THE PROBLEM
Copy the rows below, replacing "Aktuellt" with "Nyheter" and leaving everything else unchanged. Leave the pictures out of your copy.
----------
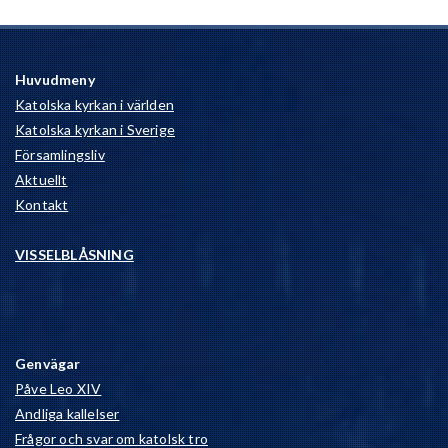
Huvudmeny
Katolska kyrkan i världen
Katolska kyrkan i Sverige
Församlingsliv
Aktuellt
Kontakt
VISSELBLÅSNING
Genvägar
Påve Leo XIV
Andliga kallelser
Frågor och svar om katolsk tro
----------
RESPONSE AREA
Huvudmeny
Katolska kyrkan i världen
Katolska kyrkan i Sverige
Församlingsliv
Nyheter
Kontakt
VISSELBLÅSNING
Genvägar
Påve Leo XIV
Andliga kallelser
Frågor och svar om katolsk tro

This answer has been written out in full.